Cleanse your way to good health

Don’t hop on any old cleanse bandwagon. We’ve got the skinny on doing it the right way.
Published April 18, 2017

So is your bestie doing the ‘Master Cleanse’ and she can’t stop going on about how amazing she feels? Is this tempting you to try a cleanse and get that glow? It can seem like everywhere we turn there are ads for “detox” products making all kinds of promises, but many of them could be more dangerous than they are helpful. We got the lowdown from Dr. Sara Celik, a naturopathic doctor in Toronto who has 10 years’ experience in clinical practice on the right way to cleanse.
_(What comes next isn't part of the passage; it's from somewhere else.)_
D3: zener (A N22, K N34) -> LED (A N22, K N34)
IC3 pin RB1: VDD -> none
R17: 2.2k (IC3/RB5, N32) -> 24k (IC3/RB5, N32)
So what does a cleanse do? “It’s hitting the reset button,” says Dr. Celik. She prefers to use the word cleanse, because “detox” is what the body already does on its own.

“The body naturally detoxes every single day,” Dr. Celik says. “A cleanse is essentially supporting what the body already does.”

She’s a huge fan of cleanses, but only when they’re paired with eating and feeding the body well – she does not recommend the common liquid-only or calorie restrictive systems that are out there because they lack nutrients and fibre.

She does recommend total body cleansing kits, which use a combination of herbs to “gently stimulate the removal of toxins” via the seven channels of elimination in our bodies.

Seven Channels of Elimination

  1. Blood
  2. Colon
  3. Kidneys
  4. Liver
  5. Lungs
  6. Lymphatic System
  7. Skin

While cleansing, it’s crucial to continue consuming your regular number of calories, enough fibre (30-40 grams a day) and enough water (take your weight in pounds, divide it by two, and the resulting number is how many ounces of water you should drink a day). It doesn’t hurt to eat healthier during a cleanse – avoid processed foods, excess sugar, and alcohol, for example – but by no means should you be starving yourself, which is what many restrictive “detox” programs essentially call for.

What Dr. Celik recommends are total body cleanses, as opposed to systems that target just the colon, as they can be very aggressive and, for the average person, not practical or healthy. If you’re interested in trying a cleanse, you can visit a specialist or naturopathic doctor like Dr. Celik, or buy kits over the counter. Dr. Celik says be sure to look for ingredients such as the following:

  • Artichoke Leaf
  • Ashwagandha Root 
  • Burdock Root
  • Dandelion Root 
  • Milk Thistle Seed - for the liver 
  • Mullein Leaf - for the lungs and especially helpful for people who have chronic congestion 
  • Red Clover Flower - great for the skin 

For gentle colon cleansing in particular, look for:

  • Cape Aloe Leaf
  • Ginger Root
  • Magnesium Hydroxide
  • Rhubarb Root
  • Triphala

The key word when doing any type of cleanse is gentle. Dr. Celik suggests trying half a dosage to see if you’re particularly sensitive to any of the herbs in the product, especially if you are self-treating.

When Should I Do a Cleanse?

People often try cleanses if they’re dealing with skin issues, experiencing low energy, or want to lose weight. However, “You don’t necessarily need to feel awful to do a cleanse,” Dr. Celik says.

It’s important to note that you should see a practitioner before starting a cleanse if you have a medical condition or are taking a medication that could make you sensitive to the cleanse ingredients. Dr. Celik also never recommends a cleanse to pregnant or breastfeeding women.

Otherwise, if you don’t fall into any of those categories, she suggests doing a total body cleanse twice a year, reiterating the point that a cleanse is like a reset button for the body.

Bear in mind, if you’re doing a cleanse and you’re not having a minimum of one bowel movement a day, Dr. Celik says stop. Check in with your doctor to make sure everything is functioning well before continuing your cleanse.